Crude oil futures for December delivery fell $1.63 on Monday, closing at $50.13 a barrel. The price dipped to $49.30 during the day’s trading, the lowest level since Oct. 4.
If the price of crude remains down, gas prices should also fall, especially in areas where there is competition among suppliers. The situation for home heating oil is a bit trickier because the supply is determined by refinery capacity as well as oil costs. The heating oil supply in New England remains tight and a harsh winter could boost demand, keeping prices high.
The crude oil price drop is mainly due to a stable supply. Over the summer, oil prices rose steadily due to fears of disruption of the oil supply. The fears were heightened by continued fighting in Iraq, instability in Nigeria and questions about the future of Russia’s largest oil company. At the same time, demand, especially in Asia, was increasing rapidly. The big winners were oil companies. The three largest U.S. oil companies all reported growth in third quarter profits in excess of 50 percent.

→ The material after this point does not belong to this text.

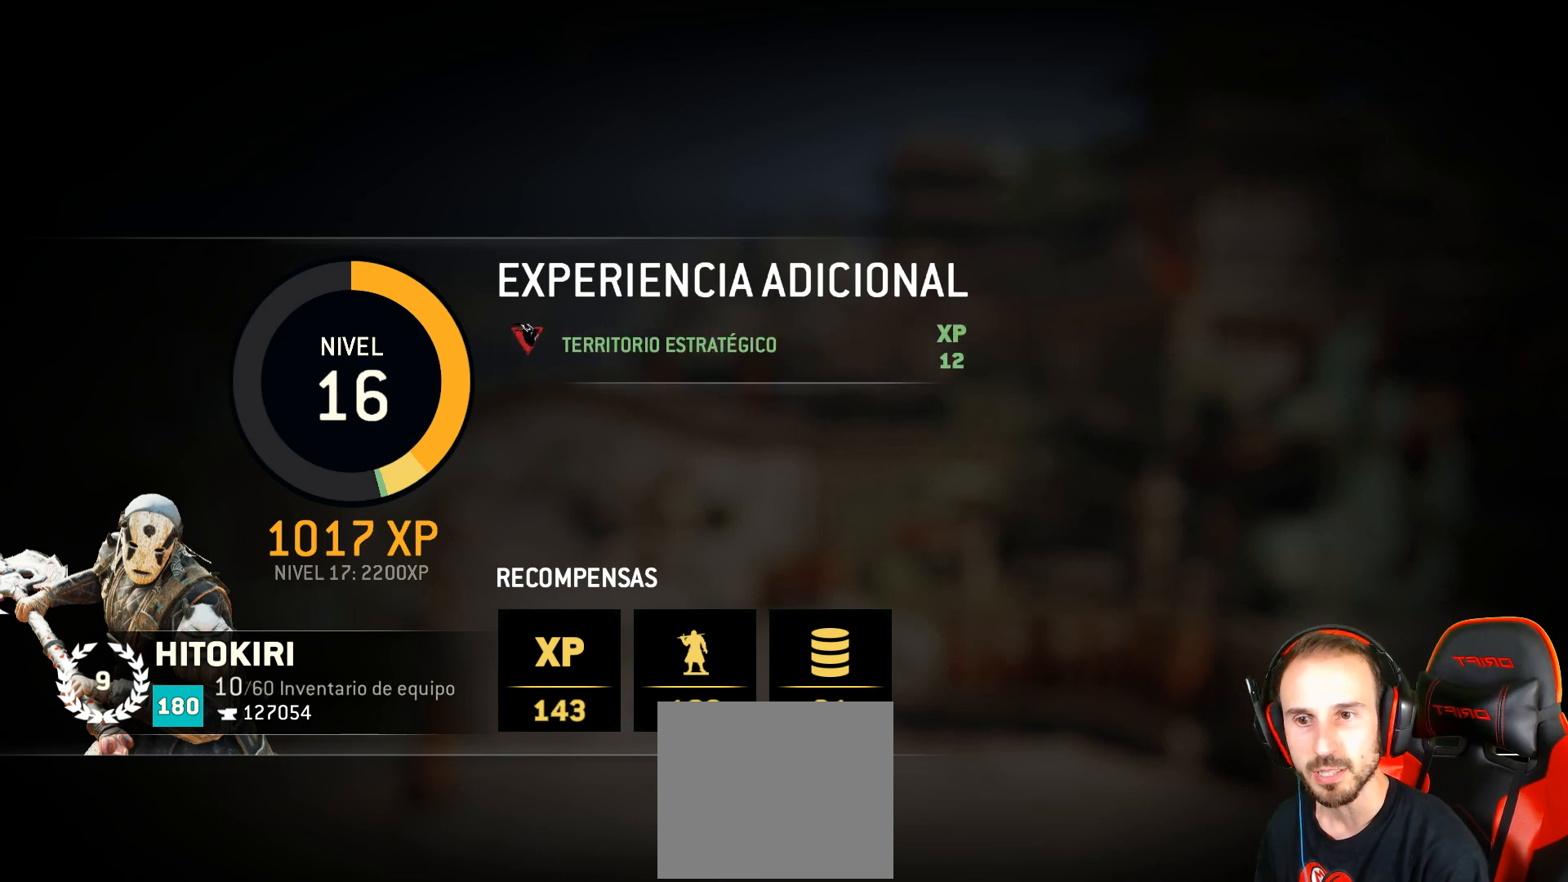
{"buttons": [], "left_stick": "center", "right_stick": "center", "events": []}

Now, with a slowdown in the growth of economy in China, the world’s second largest oil consumer, demand is fading. At the same time, fears of a disrupted oil supply have not materialized. In fact, exports from Iraq’s oil fields jumped 7 percent to 1.84 million barrels last month, the highest level since the U.S. invasion.
Future oil prices will be influenced by who won Tuesday’s presidential election. PFC Energy, a Washington consulting firm, predicts oil will cost an average of $48 a barrel in 2005 if President Bush is re-elected vs. $43 a barrel if John Kerry wins.
One reason is that Sen. Kerry has pledged to stop supplying the Strategic Petroleum Reserve while the price is high to allow for more oil on the open market. The Bush administration has refused to release oil from the reserve to reduce prices and is moving ahead to meet its target of having 700 million barrels in the underground caverns.
The men also differ on energy policy. While both want to reduce U.S. reliance on foreign oil, President Bush aims to do so by increasing domestic supplies and Sen. Kerry focuses on cutting demand. The president would increase U.S. oil production by allowing more exploration and drilling on federal land, including in the Arctic National Wildlife Refuge. Sen. Kerry calls for more fuel-efficient vehicles and appliances and more us of alternative energy.
Energy experts say that neither approach will do much to decrease the need for foreign oil, which is cheaper to produce, but they agree that conservation can reduce prices.
Something to think about when filling the Hummer with $2-a-gallon gasoline.